“Wish ’ee well, Farmer Tossell!” cried one or two. “Sheep all right, I hope?”
“Right as the bank, my dears!” called back the old patriarch, waving a whip he had caught from one of the farm-boys. “The same to you, an’ many of ’em!”
They mounted the hill at a run, and when the horses dropped to a walk Farmer Tossell explained to Arthur Miles, who had been thrust forward into a seat—or rather perch—beside him, that this bringing home of the sheep from Holmness was a great annual event, and that he was lucky, in a way, to have dropped in for it.

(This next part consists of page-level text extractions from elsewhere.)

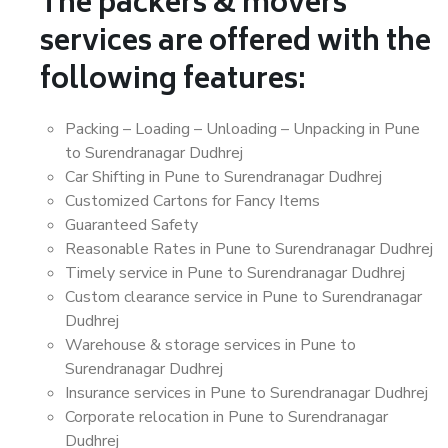
The packers & movers
services are offered with the
following features:
Packing – Loading – Unloading – Unpacking in Pune
to Surendranagar Dudhrej
Car Shifting in Pune to Surendranagar Dudhrej
Customized Cartons for Fancy Items
Guaranteed Safety
Reasonable Rates in Pune to Surendranagar Dudhrej
Timely service in Pune to Surendranagar Dudhrej
Custom clearance service in Pune to Surendranagar
Dudhrej
Warehouse & storage services in Pune to
Surendranagar Dudhrej
Insurance services in Pune to Surendranagar Dudhrej
Corporate relocation in Pune to Surendranagar
Dudhrej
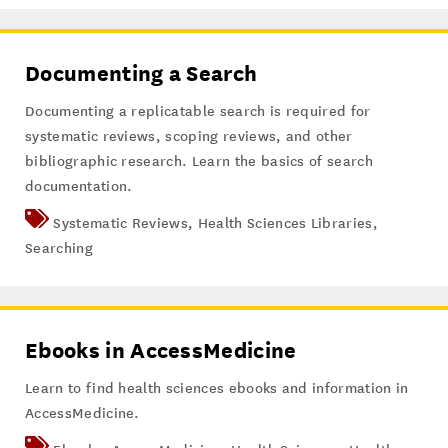
Documenting a Search
Documenting a replicatable search is required for
systematic reviews, scoping reviews, and other
bibliographic research. Learn the basics of search
documentation.
Systematic Reviews
,
Health Sciences Libraries
,
Searching
Ebooks in AccessMedicine
Learn to find health sciences ebooks and information in
AccessMedicine.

“The whole family turns out—all but the Old Woman an’ Dorcas. Dorcas is my eldest. They’re t’home gettin’ the supper. A brave supper you’ll see, an’ the preacher along with it. I dunno if you ’re saved. . . . No? P’r’aps not, at your age. I was never one for hurryin’ the children; bruisin’ the tender flax, as you might say. . . But you mustn’t be upset if he alloods to you. . . . A very powerful man, when you’re used to ’en. So you’ve a message for Miss Sally? Know her?”
The boy had to confess that he did not.
“Curious!” the farmer commented. “She’s one of the old sort, is Miss Sally. But you can’t get over to Culvercoombe to-night: to-morrow we’ll see. . . . What’s your name, by the way?”
“Arthur Miles.”
“And your sister’s?”
“She’s called Tilda; but she—she isn’t really—”
Farmer Tossell was not listening.
“You’ll have to sleep with us to-night. Oh,” he went on, misinterpreting the boy’s glance behind him (he was really seeking for Tilda, to explain), “there’s always room for one or two more at Inistow: that’s what you might call our motto; and the Old Woman dotes on children. She ought to—havin’ six of her own, besides nine of my first family.”
The wagon had reached a short break in the ascent—you might liken it to a staircase landing—where the road ran level for about fifty yards before taking breath, so to speak, for another stiff climb. Here a by-road led off to the right, and here they turned aside.
The road ran parallel, or roughly parallel, with the line of the cliffs, between low and wind-trimmed hedges, over which, from his perch beside Farmer Tossell, the boy looked down across a narrow slope of pasture to the sea. The fog had lifted. Away and a little above the horizon the sun was dropping like a ball of orange flame in a haze of gold; and nearer, to the right of the sunset, lay the Island as if asleep on the waves, with glints of fire on the pointed cliffs at its western end, and all the rest a lilac shadow resting on the luminous water.
He gazed, and still gazed. He heard no longer, though the farmer was speaking. There was indeed some excuse, for the young men and girls had started another hymn, and were singing with all their voices. But he did not even listen.
The road rose and dipped. . . . They came to a white-painted gate, which one of the young men sprang down to open. The last glow of the sunset fell on its bars, and their outline repeated itself in dazzling streaks on the sky as the horses wheeled to the left through the gateway, and the boy turned for a last look. But Holmness had disappeared. A brown ridge of stubble hid it, edged and powdered with golden light.